Pure entertainment was in evidence across the three-dayer, with the trio gig of Swiss singer Andreas Schaerer and Austrians guitarist Peter Rom and trumpeter Martin Eberle keeping their audience riveted and suitably engaged. It was largely Schaerer’s show, with the Swiss vocalist extraordinaire running through an impressive range of genres, from beatbox to ballad-based pop, with scatting and straight-ahead jazz among the other polished turns he produced from his ample artistic sleeve.

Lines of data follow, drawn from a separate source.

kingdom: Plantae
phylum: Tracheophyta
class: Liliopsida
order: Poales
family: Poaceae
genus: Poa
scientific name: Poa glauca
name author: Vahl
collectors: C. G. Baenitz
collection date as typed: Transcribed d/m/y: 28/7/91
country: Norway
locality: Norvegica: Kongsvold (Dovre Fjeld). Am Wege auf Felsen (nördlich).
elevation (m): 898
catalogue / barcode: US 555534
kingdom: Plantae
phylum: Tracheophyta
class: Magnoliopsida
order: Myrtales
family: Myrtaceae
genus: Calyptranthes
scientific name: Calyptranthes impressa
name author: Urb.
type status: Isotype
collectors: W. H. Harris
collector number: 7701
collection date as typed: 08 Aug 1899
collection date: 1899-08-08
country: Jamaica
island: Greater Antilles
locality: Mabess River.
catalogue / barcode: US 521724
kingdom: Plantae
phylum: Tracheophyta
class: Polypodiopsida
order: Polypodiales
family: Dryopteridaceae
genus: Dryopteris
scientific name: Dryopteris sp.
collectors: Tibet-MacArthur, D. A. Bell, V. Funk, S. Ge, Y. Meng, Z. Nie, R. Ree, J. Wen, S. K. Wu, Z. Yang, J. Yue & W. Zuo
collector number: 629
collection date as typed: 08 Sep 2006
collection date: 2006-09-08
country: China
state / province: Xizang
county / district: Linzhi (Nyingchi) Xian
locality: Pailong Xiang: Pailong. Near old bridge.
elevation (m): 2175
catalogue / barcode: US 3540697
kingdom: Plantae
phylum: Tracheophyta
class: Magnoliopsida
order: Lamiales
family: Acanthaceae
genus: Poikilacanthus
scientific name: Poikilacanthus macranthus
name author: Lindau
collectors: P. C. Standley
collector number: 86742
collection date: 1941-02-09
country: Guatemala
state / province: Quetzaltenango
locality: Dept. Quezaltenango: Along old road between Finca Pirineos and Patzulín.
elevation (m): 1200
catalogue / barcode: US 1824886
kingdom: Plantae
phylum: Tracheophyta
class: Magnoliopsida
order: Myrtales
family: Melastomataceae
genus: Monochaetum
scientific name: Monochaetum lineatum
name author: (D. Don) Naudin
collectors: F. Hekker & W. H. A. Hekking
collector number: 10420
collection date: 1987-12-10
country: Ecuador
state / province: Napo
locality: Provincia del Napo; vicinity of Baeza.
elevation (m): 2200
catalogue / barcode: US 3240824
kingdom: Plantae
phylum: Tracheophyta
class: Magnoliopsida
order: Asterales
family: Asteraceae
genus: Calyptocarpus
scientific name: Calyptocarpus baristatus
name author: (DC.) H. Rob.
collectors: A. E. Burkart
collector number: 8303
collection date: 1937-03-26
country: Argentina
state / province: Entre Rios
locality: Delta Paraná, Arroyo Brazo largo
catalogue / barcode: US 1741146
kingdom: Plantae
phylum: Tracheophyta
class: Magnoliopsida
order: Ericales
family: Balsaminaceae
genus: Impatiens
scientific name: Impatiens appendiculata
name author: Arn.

And there was plenty in the way of silky musicianship at the VEIN Austrian trio’s show, as drummer Florian Arbenz, twin brother pianist Michael Arbenz and bassist Thomas Lähns worked their way through a bunch of numbers from their latest release, VEIN Plays Ravel. The threesome ran through all manner of styles and intent on, for example, the pianist’s “Under Construction,” which opened as a burner and dipped into bluesy and funky territory. Drummer Florian demonstrated his capacity for eclectic avenues of expression while Lähns kept the three-piece ship on course throughout.

Over the years VEIN has collaborated with a bunch of top-notch saxophonists, with Israeli reedman Amit Freedman filling the horn slot in Eilat. Freedman, who generally leads his own sextet, proved adept at accommodating the Swiss bunch’s wide-ranging oeuvre, and added plenty of color, and not a little in the way of sunny disposition, to the proceedings.